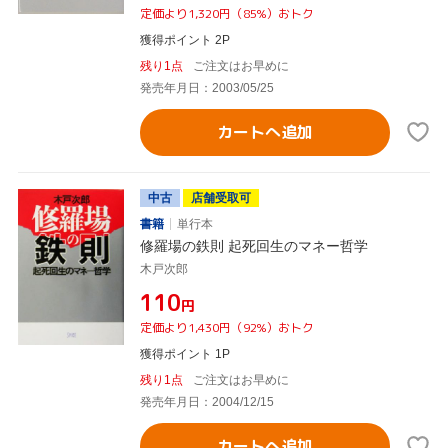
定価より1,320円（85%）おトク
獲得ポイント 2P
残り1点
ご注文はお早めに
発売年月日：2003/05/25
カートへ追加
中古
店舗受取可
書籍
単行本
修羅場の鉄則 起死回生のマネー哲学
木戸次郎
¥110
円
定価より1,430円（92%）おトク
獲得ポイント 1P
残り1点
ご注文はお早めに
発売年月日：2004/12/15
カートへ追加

= = =

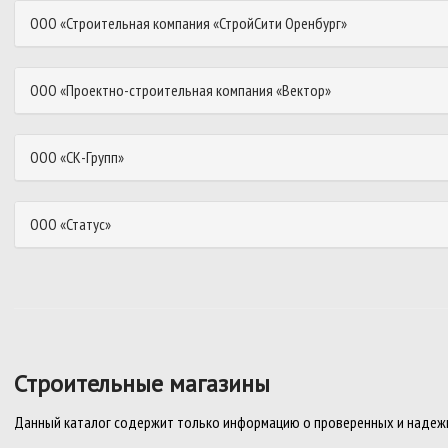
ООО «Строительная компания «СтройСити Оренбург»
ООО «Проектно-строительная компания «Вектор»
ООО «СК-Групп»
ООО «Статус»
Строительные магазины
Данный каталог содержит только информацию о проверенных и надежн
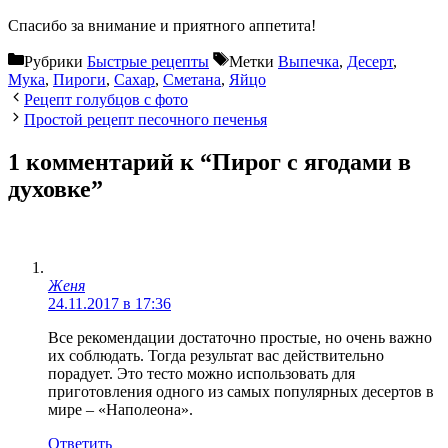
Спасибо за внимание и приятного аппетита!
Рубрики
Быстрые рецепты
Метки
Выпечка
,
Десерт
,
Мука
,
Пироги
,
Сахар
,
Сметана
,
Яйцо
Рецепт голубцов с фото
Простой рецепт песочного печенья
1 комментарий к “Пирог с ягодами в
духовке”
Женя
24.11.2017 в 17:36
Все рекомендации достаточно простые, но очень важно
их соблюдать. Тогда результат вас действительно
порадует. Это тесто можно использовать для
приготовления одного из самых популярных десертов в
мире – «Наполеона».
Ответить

= = =

# Job item:
Count the lines in the rows above that contain the string "компания", treating uppercase and lowercase as different. Reply with the number alone.

# Exercise solution:
2